Apple has been found guilty of conspiring with book publishers to raise ebook prices, in one of the biggest anti-trust lawsuits ever brought by US federal authorities.
US district judge Denise Cote ruled on Wednesday that the company played a “central role” in a conspiracy with the biggest book publishers in the US to fix prices in violation of antitrust law.
Executives from the companies would meet in the private dining rooms of upscale New York restaurants to bemoan the low prices charged by the ebooks market leader Amazon, and what they could do about it, Cote said in her ruling.
Cote ruled that that damages would be determined at a new hearing. Apple continued to deny on Wednesday that it had done anything wrong, and said it planned an appeal.
The ruling was not unexpected, as Cote had earlier suggested that Apple’s defense would fail, and the publishers – Hachette Book Group Inc, Macmillan, HarperCollins Publishers LLC, Penguin Group and Simon & Schuster – settled with the Department of Justice ahead of the trial. With Random House, these six firms are the largest publishers of trade books in the United States.
“The plaintiffs have shown that the publisher defendants conspired with each other to eliminate retail price competition in order to raise e-book prices, and that Apple played a central role in facilitating and executing that conspiracy,” Cote said in the decision (pdf). “Without Apple’s orchestration of this conspiracy, it would not have succeeded as it did in the spring of 2010.”
The US Department of Justice said the conspiracy was created to challenge Amazon’s dominance in the ebook market. The publishers and Apple sought to raise e-book prices above the $9.99 price tag favored by Amazon.
According to the court, Apple and the publishers began meeting in mid-December 2009 to discuss “their abhorrence of Amazon’s pricing”. Apple suggested raising prices to $12.99 and $14.99.
During these talks, Apple said it wanted to announce the iBookstore at the 27 January 2010 launch of the iPad, but would only do so if it was assured the company could make a profit.
“With a full appreciation of each other’s interests, Apple and the publisher defendants agreed to work together to eliminate retail price competition in the e-book market and raise the price of e-books above $9.99,” said Cote.
As early as 2008, executives at MacMillan and Hachette discussed ways to get Amazon to increase ebook prices. All of the publishers expressed frustration in 2009 and began campaigning for prices to be raised in newspapers and in private dinner meetings.
“On a fairly regular basis, roughly once a quarter, the CEOs of the publishers held dinners in the private dining rooms of New York restaurants, without counsel or assistants present, in order to discuss the common challenges they faced, including most prominently Amazon’s pricing policies,” said Cote.
The judge’s ruling highlighted the influence in the policy of Steve Jobs, Apple’s founder, who was ill at the time it was discussed.
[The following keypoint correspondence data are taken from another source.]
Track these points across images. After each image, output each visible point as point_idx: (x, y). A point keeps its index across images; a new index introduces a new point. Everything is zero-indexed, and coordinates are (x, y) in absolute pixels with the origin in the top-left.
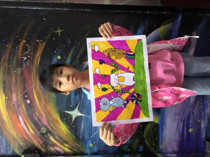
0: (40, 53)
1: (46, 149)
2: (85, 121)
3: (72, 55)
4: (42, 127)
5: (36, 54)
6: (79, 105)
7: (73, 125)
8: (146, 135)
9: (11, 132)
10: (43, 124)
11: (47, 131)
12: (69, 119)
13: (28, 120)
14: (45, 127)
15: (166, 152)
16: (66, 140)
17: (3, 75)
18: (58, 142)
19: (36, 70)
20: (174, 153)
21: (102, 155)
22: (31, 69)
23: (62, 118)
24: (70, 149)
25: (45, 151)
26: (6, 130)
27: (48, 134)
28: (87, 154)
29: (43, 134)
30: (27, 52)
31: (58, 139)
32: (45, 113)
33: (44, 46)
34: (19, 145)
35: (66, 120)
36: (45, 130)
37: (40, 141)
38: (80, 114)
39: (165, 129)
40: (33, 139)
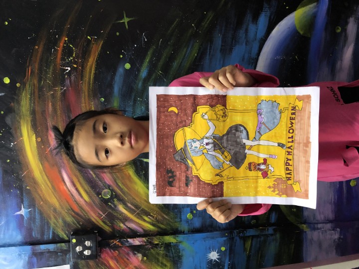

She quoted Eddy Cue, senior vice-president of internet software and services at Apple, who had a significant role in creating the iBookstore, saying he had ad personal motivations for pushing negotiations with publishers.
“Cue knew that Jobs was seriously ill and that this would be one of his last opportunities to bring to life one of Jobs’s visions and to demonstrate his devotion to the man who had given him the opportunity to help transform American culture,” said Cote.
The antitrust suit was filed against Apple by the Department of Justice, 33 US states and territories in April 2012.
In a statement after the ruling, Apple said:
Apple did not conspire to fix ebook pricing and we will continue to fight against these false accusations. When we introduced the iBookstore in 2010, we gave customers more choice, injecting much needed innovation and competition into the market, breaking Amazon’s monopolistic grip on the publishing industry. We’ve done nothing wrong and we will appeal the judge’s decision.